Quando Ricardo Salgado acusa os portugueses de serem umas crianças travessas que não querem pagar impostos e depois, no momento seguinte, foge aos impostos, temos de ser compreensivos e reconhecer que estamos perante dois Ricardos Salgados distintos, cada qual lutando contra o outro. Apenas as limitações físicas da natureza e do universo (do nosso ponto de vista, claro está, não do ponto de vista de qualquer um dos dois Ricardos Salgados) obrigam a que ambas as declarações saiam da mesma boca. Aquela boca funciona apenas como o altifalante de um rádio, donde emanam declarações e personagens contraditórios entre si, todos nascidos de um éter qualquer. O mesmo se passa quando um Ricardo Salgado acusa o «povo» português de não querer trabalhar e preferir viver de subsídios, para logo a seguir o outro Ricardo Salgado ficar à espera de um subsídio que lhe salve o banco falido.

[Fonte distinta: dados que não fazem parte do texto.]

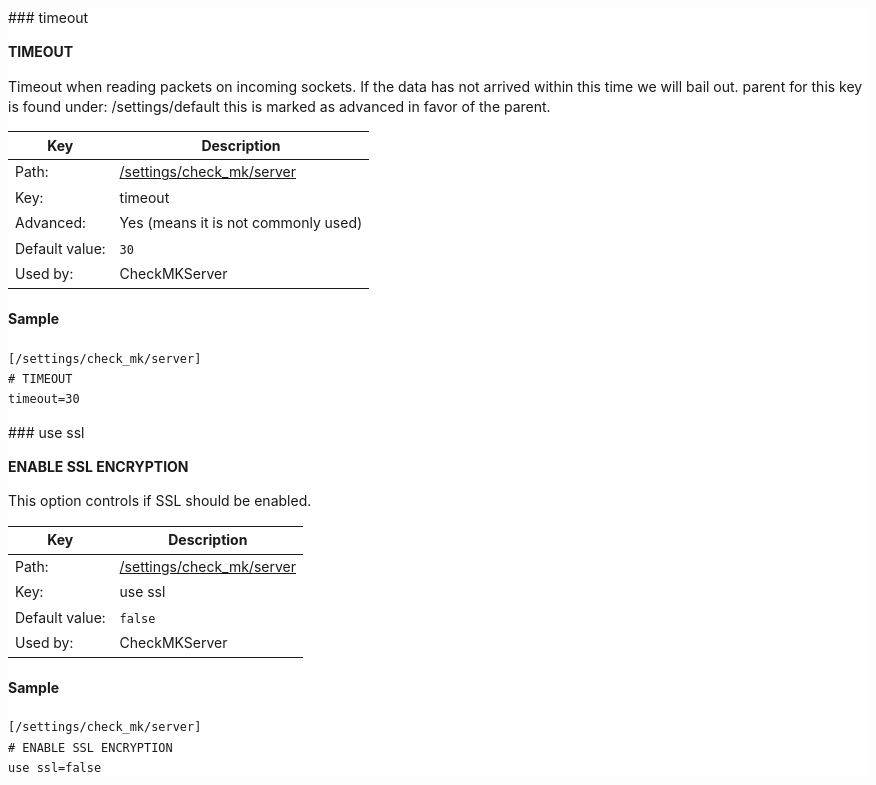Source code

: 
<a name="/settings/check_mk/server_timeout"/>
### timeout

**TIMEOUT**

Timeout when reading packets on incoming sockets. If the data has not arrived within this time we will bail out. parent for this key is found under: /settings/default this is marked as advanced in favor of the parent.




| Key            | Description                                             |
|----------------|---------------------------------------------------------|
| Path:          | [/settings/check_mk/server](#/settings/check_mk/server) |
| Key:           | timeout                                                 |
| Advanced:      | Yes (means it is not commonly used)                     |
| Default value: | `30`                                                    |
| Used by:       | CheckMKServer                                           |


#### Sample

```
[/settings/check_mk/server]
# TIMEOUT
timeout=30
```


<a name="/settings/check_mk/server_use ssl"/>
### use ssl

**ENABLE SSL ENCRYPTION**

This option controls if SSL should be enabled.




| Key            | Description                                             |
|----------------|---------------------------------------------------------|
| Path:          | [/settings/check_mk/server](#/settings/check_mk/server) |
| Key:           | use ssl                                                 |
| Default value: | `false`                                                 |
| Used by:       | CheckMKServer                                           |


#### Sample

```
[/settings/check_mk/server]
# ENABLE SSL ENCRYPTION
use ssl=false
```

Tão-pouco o Coelho que prometeu, antes de chegar ao poder, jamais aumentar os impostos, é o mesmo Coelho que aumentou os impostos depois de chegar ao poder – trata-se de duas personagens distintas que adquiriram vida após um lapso na medicação diária.

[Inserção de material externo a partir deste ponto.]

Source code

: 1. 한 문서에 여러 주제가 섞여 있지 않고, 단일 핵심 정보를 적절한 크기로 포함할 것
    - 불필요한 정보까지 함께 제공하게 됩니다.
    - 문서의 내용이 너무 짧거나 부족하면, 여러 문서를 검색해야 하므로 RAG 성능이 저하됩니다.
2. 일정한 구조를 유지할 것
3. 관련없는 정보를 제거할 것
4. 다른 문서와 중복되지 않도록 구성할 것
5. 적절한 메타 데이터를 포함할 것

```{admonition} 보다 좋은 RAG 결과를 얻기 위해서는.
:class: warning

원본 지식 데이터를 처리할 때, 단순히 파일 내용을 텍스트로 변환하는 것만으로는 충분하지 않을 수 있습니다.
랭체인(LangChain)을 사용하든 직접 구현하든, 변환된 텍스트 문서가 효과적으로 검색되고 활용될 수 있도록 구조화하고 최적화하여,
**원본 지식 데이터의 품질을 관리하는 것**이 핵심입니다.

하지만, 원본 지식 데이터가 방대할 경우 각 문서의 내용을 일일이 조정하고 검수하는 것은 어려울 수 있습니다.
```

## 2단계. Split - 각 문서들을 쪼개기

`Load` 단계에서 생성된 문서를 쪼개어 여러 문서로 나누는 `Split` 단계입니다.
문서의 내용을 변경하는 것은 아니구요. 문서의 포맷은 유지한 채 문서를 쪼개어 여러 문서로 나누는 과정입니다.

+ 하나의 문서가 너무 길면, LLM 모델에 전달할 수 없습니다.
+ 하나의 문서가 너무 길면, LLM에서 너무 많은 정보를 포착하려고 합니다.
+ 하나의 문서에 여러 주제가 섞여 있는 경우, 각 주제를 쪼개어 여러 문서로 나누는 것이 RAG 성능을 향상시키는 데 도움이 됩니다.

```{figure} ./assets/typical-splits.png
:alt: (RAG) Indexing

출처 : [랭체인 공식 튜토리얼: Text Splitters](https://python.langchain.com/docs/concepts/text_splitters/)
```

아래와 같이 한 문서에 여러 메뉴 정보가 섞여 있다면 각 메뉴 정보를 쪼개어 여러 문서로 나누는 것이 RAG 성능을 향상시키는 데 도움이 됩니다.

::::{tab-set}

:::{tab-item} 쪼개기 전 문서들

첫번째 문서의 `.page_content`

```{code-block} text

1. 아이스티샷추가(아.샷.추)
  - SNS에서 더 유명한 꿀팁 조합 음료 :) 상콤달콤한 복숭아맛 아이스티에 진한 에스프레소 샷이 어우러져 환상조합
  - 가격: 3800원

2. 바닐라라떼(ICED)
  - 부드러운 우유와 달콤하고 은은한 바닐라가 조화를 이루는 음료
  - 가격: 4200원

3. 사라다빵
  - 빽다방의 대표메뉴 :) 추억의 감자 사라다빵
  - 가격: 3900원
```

O problema da síndrome de EPL – e por isso é tão importante ventilarmos o assunto – é que a loucura é mais contagiosa do que a sida ou o ébola. Um infectado de sida completamente estouvado pode contaminar umas dezenas de pessoas. Um esquizofrénico com acesso privilegiado aos meios de comunicação contagia milhões de pessoas.

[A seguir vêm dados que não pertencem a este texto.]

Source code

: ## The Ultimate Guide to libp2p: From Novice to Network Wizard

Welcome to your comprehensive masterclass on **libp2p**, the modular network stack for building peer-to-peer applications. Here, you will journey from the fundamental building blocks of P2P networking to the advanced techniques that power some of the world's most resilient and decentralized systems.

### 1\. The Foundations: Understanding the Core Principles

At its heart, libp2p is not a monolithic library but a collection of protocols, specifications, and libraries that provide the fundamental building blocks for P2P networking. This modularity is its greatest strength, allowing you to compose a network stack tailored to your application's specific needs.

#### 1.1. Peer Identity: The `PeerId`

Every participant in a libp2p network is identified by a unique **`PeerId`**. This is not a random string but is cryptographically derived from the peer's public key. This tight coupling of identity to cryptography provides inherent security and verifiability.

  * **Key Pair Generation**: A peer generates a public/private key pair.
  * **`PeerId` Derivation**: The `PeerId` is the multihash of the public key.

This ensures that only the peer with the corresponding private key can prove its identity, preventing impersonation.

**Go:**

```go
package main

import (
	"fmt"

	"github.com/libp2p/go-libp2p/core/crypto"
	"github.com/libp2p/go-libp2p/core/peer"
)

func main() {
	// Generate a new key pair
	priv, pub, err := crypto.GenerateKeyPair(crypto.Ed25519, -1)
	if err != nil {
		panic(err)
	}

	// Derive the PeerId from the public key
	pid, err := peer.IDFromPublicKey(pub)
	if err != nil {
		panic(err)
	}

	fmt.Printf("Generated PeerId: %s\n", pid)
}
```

Um exemplo simples do contágio a que todos estamos sujeitos é essa ideia ilusória, essa entidade mítica apelidada «povo». Por essas ruas e cafés, país afora, não é difícil tropeçarmos em cidadãos a afirmarem que «o povo acha isto, pensa aquilo, quer aqueloutro» – pimba, já foram contagiados. O «povo» (no sentido actual e demencial, não no sentido etimológico, evidentemente) é uma entidade imaginária, uma ilusão conceptual: representa uma miríade de coisas – os que trabalham e vivem miseravelmente, os que não conseguem arranjar emprego, os que são domésticos, os que vivem à custa do alheio, etc. E no entanto, na cabeça do EPL, «o povo» existe – não como umbra platónica, mas como coisa material e uniforme, já ali ao virar da esquina. Este imaginário tem uma força tal, que se torna quase-material por força das acções do EPL.

Sem dúvida os EPL deviam estes ser circunscritos – não, claro está, no sentido prisional, mas sim no sentido do isolamento mediático, a fim de proteger os concidadãos, com o mesmo cuidado meticuloso dedicado à prevenção da sida, da hepatite ou da gripe.